According to Clem Chambers of ADVFN.com, the only advantage of investing in home markets is comfort. "People don't invest unless they are comfortable. The disadvantages are you limit your opportunities to diversify, and open yourself to the effect of changing currency rates," he says.

James Thomas of Acuma Wealth Management cautions that investors with home-market bias are limiting themselves to one country, and so "any adversity that that market experiences will affect all of your portfolio rather than just a percentage of it."
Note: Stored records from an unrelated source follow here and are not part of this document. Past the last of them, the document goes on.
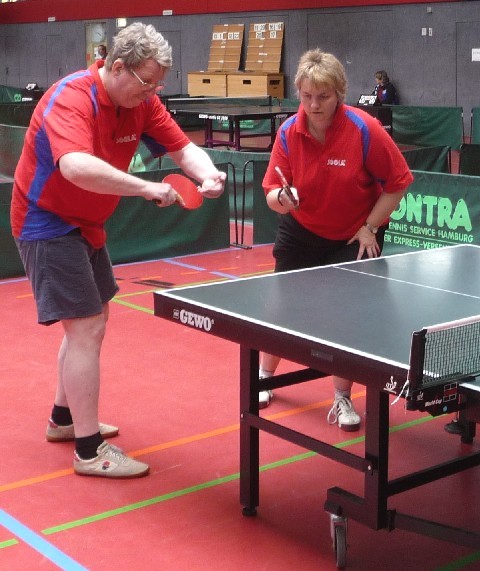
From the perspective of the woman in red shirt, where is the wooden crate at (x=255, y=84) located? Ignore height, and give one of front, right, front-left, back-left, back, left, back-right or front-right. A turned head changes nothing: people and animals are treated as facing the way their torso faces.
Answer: back

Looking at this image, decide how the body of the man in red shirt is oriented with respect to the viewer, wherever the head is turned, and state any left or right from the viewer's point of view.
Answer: facing to the right of the viewer

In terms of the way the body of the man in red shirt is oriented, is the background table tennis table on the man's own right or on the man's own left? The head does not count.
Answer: on the man's own left

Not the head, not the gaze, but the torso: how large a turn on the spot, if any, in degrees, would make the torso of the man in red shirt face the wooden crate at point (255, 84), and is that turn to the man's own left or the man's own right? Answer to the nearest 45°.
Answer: approximately 90° to the man's own left

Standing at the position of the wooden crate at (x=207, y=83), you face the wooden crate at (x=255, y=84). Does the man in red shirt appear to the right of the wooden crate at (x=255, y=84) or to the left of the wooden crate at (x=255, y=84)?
right

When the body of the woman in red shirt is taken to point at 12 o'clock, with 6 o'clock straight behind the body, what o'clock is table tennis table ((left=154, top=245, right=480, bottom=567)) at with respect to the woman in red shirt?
The table tennis table is roughly at 12 o'clock from the woman in red shirt.

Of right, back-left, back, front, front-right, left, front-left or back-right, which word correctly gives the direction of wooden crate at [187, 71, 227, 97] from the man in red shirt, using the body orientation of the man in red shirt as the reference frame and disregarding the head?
left

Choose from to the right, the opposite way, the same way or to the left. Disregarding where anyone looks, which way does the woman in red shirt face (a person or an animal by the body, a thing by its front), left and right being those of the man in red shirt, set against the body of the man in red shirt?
to the right

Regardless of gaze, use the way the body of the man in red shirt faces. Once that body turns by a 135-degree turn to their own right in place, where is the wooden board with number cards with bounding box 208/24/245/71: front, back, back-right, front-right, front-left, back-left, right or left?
back-right

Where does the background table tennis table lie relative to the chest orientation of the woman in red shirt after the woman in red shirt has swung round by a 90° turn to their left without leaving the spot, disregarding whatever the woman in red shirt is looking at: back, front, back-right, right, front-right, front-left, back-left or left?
left

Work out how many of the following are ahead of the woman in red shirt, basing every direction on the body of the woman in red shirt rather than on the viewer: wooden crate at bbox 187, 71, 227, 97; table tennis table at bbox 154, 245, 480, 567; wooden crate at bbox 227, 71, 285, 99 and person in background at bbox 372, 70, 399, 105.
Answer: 1

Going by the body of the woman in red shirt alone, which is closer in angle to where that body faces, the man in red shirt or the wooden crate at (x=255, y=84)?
the man in red shirt

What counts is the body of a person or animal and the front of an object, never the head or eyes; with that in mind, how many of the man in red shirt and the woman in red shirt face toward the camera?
1

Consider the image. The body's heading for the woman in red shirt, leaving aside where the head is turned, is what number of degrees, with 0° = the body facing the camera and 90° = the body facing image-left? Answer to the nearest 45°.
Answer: approximately 0°

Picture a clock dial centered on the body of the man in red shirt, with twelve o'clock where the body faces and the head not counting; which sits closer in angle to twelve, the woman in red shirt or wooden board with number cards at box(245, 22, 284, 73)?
the woman in red shirt

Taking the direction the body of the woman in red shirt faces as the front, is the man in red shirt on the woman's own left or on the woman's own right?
on the woman's own right

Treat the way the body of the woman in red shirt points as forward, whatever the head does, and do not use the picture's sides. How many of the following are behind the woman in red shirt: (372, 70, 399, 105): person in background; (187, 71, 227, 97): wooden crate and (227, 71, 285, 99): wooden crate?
3
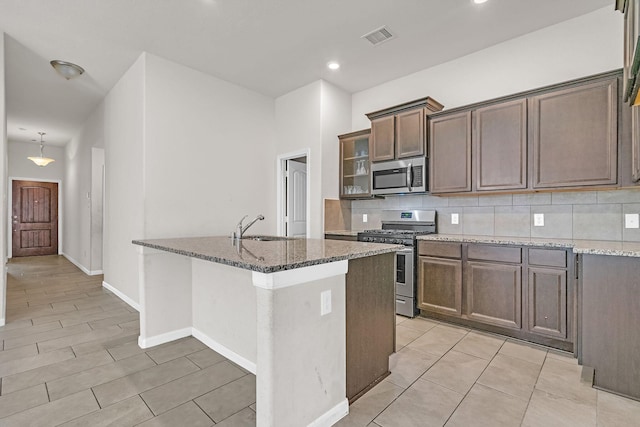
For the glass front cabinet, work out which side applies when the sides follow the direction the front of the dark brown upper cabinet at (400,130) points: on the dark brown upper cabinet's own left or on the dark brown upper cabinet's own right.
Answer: on the dark brown upper cabinet's own right

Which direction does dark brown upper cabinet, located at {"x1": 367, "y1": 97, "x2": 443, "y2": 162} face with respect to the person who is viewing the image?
facing the viewer and to the left of the viewer

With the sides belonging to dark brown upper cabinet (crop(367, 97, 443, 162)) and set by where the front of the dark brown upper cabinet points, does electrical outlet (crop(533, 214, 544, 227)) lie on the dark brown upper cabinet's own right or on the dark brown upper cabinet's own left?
on the dark brown upper cabinet's own left

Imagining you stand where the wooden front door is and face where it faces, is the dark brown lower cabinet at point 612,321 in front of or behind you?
in front

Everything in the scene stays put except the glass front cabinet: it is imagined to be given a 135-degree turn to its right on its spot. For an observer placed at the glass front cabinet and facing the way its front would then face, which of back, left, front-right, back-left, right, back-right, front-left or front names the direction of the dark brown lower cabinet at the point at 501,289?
back-right

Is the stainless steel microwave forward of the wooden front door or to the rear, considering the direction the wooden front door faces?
forward

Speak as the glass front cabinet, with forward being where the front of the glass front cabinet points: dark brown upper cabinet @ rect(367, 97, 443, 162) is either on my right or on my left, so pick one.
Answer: on my left

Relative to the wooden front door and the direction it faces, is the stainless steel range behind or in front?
in front

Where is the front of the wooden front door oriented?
toward the camera

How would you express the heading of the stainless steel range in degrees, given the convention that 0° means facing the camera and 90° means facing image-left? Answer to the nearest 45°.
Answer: approximately 45°

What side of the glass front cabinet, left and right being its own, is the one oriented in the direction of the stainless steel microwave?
left

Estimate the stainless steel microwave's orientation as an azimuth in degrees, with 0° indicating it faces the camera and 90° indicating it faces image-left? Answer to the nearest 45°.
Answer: approximately 45°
If working expatriates also invest at home, that means they are investing from a distance, which can often present a number of pitfalls.

Outlay

"Investing from afar can, for example, result in significant outlay on third-party asset management and administration, and there is a distinct lack of flexibility should the market call for quick decision-making," says Reza Nader-Sepahi of Nexus Insurance Brokers.

Aside from currency risk and possible disconnect with ground realities, expatriate investors who focus on their country of origin are also likely to deal with high taxes, adds Shailesh Dash of Al Masah Capital.

But there are signs that things could soon change.

"The prevailing trend favours expatriates investing in their home countries, but this tends to be more of a case of necessity rather than choice. Also, it can change very quickly. At the heyday of the Dubai real estate boom, the trend was quite the opposite," Dash points out.

The UAE, in particular, Sepahi adds, is now proving increasingly popular, as it offers interesting incentives such as security in property ownership, political and economic stability, high healthcare standards, low crime rates and, naturally, year-round sunshine.

Besides, some expatriates in the region, while they're making longer-term investments in their home country, are also investing in local financial products such as government and company-issued bonds, property, bank deposits and commodities like gold and silver.